A Quarter Of Motorists Invalidate Car Insurance By Not Disclosing Penalty Points

Written by Editorial Team
13 September 2007 / by None

One in four drivers could be making their car insurance void by ‘keeping mum’ when it comes to telling insurance companies about any penalty points they have accrued since their last renewal, new research from comparison site Consused.com has revealed.

Penalty points and other driving convictions often get withheld by motorists that do not want them to cause a hike in their insurance premiums, relying on the fact that their insurance company will remain none the wiser, and putting their insurance policy in jeopardy of being invalid should they have to make a claim.

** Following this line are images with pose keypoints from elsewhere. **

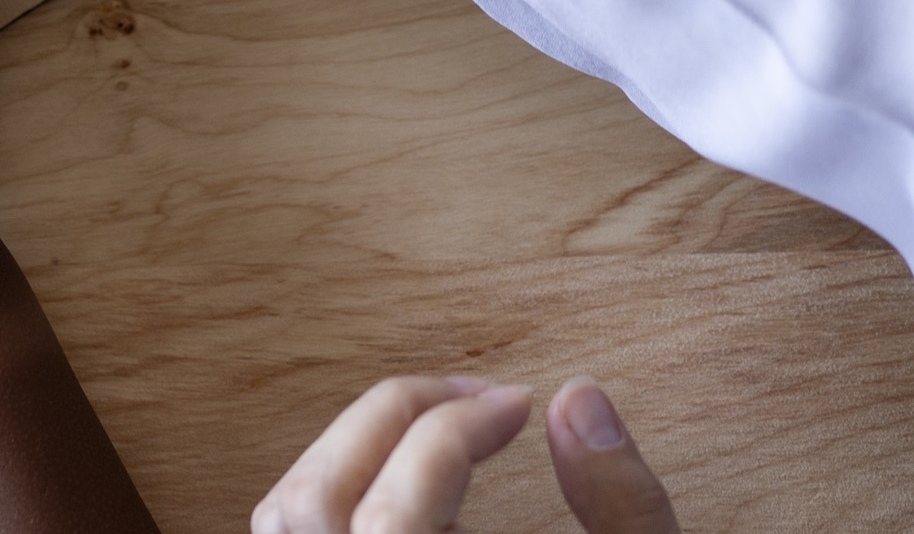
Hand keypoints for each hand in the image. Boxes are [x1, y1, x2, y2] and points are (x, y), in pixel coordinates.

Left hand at [252, 377, 679, 533]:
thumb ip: (627, 512)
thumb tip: (584, 398)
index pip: (400, 505)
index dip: (462, 429)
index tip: (522, 403)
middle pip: (317, 499)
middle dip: (397, 418)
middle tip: (480, 399)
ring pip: (287, 515)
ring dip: (354, 447)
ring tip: (439, 426)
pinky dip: (334, 491)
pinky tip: (402, 480)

Motorists seem more than willing to be economical with the truth when it comes to informing their insurance company about any new convictions if it means keeping their premiums down, despite the fact that 96 per cent are aware that withholding such information could invalidate their policy.

Debra Williams, Confused.com Managing Director commented: “Insurers take a dim view of people who don’t update them immediately should their circumstances change. Changes in job title or annual mileage may seem insignificant to most drivers, but this can significantly affect your premiums. If you are caught lying about your details, your insurer can reduce your pay out and may even refuse to pay at all.

“If you move address, receive points for a driving conviction or have an accident, even if that is only a minor knock or ding, you need to notify your insurer immediately. Don’t risk waiting until your policy is up for renewal, as if you need to make a claim and a previous incident has not been reported, you could find that your policy isn’t worth the paper it’s written on.”

Of those asked, 21 per cent said they would not inform their insurance provider of any penalty points, 20 per cent wouldn’t tell them about driving convictions, and 60 per cent wouldn’t disclose an increase in annual mileage.

As a further warning, Ms Williams added: “In the worst case scenario you could land yourself in hot water with the police and get a record for fraud, making it difficult and considerably more expensive to get cover in the future.”